Recycling technology converts plastics into fuel
March 13, 2015A three-month pilot project in California targeted plastics that are hard to recycle.
Last summer, the city of Citrus Heights California took part in a recycling program called the Energy Bag Pilot Program, a project designed to redirect plastic products, such as candy wrappers, juice pouches, and plastic dinnerware that would otherwise end up in landfills, to an alternative energy facility that uses recycling technology to transform these plastics into synthetic crude oil.
Residents used “energy bags” to collect non-recyclable plastics.
The Energy Bag Pilot Program was the result of a collaboration formed by the city of Citrus Heights, California and several companies including Dow Chemical, Republic Services, Flexible Packaging Association, and Agilyx Reynolds Consumer Products. The three-month project ran from June to August 2014 and its purpose was to determine the viability of effectively collecting plastic products that are hard to recycle.
During the pilot program, approximately 26,000 households in Citrus Heights that participated in the project were given purple bags that were known as “energy bags”. These residents collected plastic items that were omitted from the city’s recycling program. These energy bags were collected on a bi-weekly basis and were eventually shipped to Agilyx’s plastic-to-energy facility in Oregon, where the plastics were converted into fuel.

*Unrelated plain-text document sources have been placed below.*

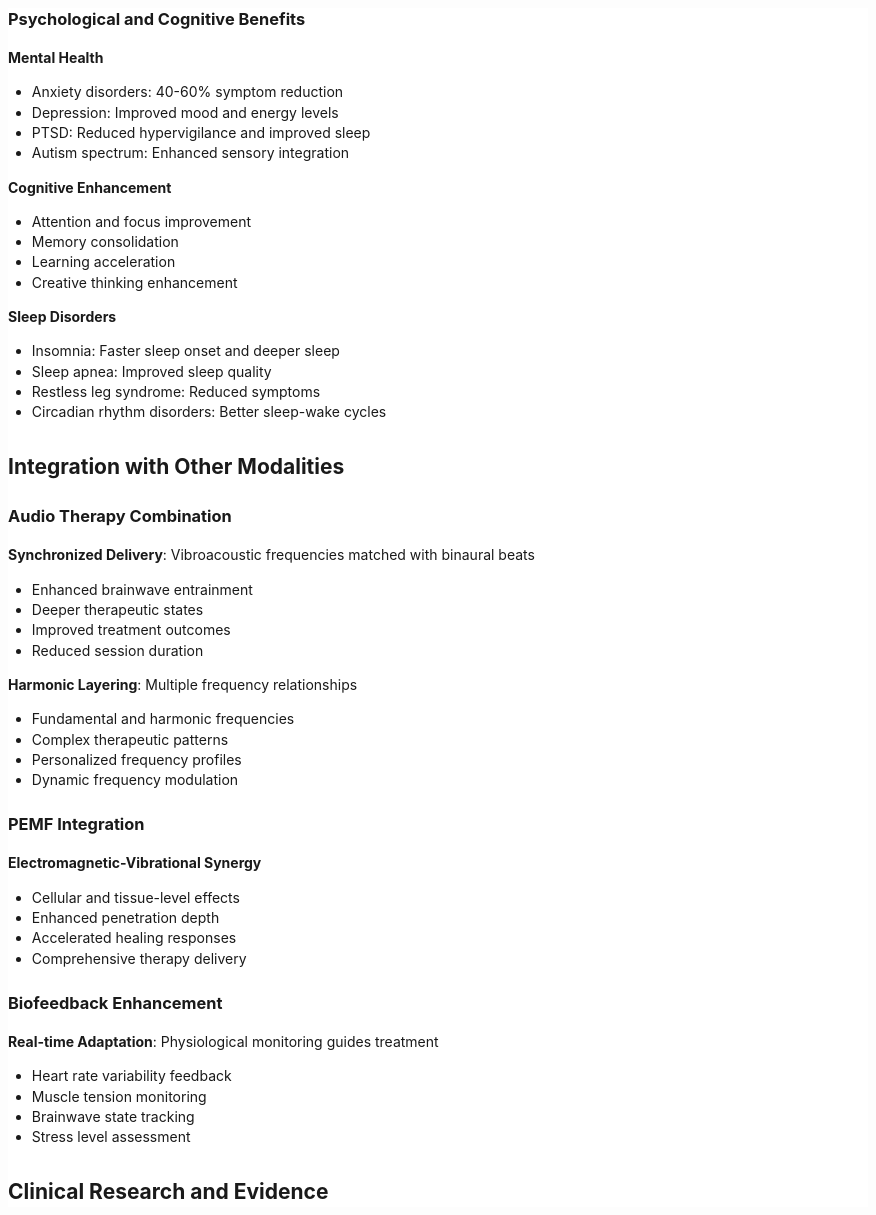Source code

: ### Psychological and Cognitive Benefits

**Mental Health**
- Anxiety disorders: 40-60% symptom reduction
- Depression: Improved mood and energy levels
- PTSD: Reduced hypervigilance and improved sleep
- Autism spectrum: Enhanced sensory integration

**Cognitive Enhancement**
- Attention and focus improvement
- Memory consolidation
- Learning acceleration
- Creative thinking enhancement

**Sleep Disorders**
- Insomnia: Faster sleep onset and deeper sleep
- Sleep apnea: Improved sleep quality
- Restless leg syndrome: Reduced symptoms
- Circadian rhythm disorders: Better sleep-wake cycles

## Integration with Other Modalities

### Audio Therapy Combination

**Synchronized Delivery**: Vibroacoustic frequencies matched with binaural beats
- Enhanced brainwave entrainment
- Deeper therapeutic states
- Improved treatment outcomes
- Reduced session duration

**Harmonic Layering**: Multiple frequency relationships
- Fundamental and harmonic frequencies
- Complex therapeutic patterns
- Personalized frequency profiles
- Dynamic frequency modulation

### PEMF Integration

**Electromagnetic-Vibrational Synergy**
- Cellular and tissue-level effects
- Enhanced penetration depth
- Accelerated healing responses
- Comprehensive therapy delivery

### Biofeedback Enhancement

**Real-time Adaptation**: Physiological monitoring guides treatment
- Heart rate variability feedback
- Muscle tension monitoring
- Brainwave state tracking
- Stress level assessment

## Clinical Research and Evidence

Agilyx’s recycling technology made it possible for the collected plastics to be converted into synthetic crude oil.
The high-valued synthetic crude oil that resulted from Agilyx’s thermal pyrolysis technology can be refined even further and become gasoline, fuel oil, diesel fuel, jet fuel, plastic, and lubricants.
The North American commercial vice president for Dow Packaging and Specialty Plastics, Greg Jozwiak, said that through the collaboration, significant knowledge was gained “regarding an alternative method that complements plastics recycling and shows that nonrecycled plastic waste can be diverted from landfills, extracted for its embedded energy and put to good use. There is more work to be done to validate this option and Dow is committed to help drive this concept.”
The final report on the Energy Bag revealed that during the three-month program, almost 8,000 purple bags were collected and approximately 6,000 pounds of items that are not typically recycled were kept out of landfills. 30% of citizen’s in the Californian city participated and most (75%) said that they would take part if they had another chance. The conversion produced by the recycling technology was 512 gallons of synthetic crude oil.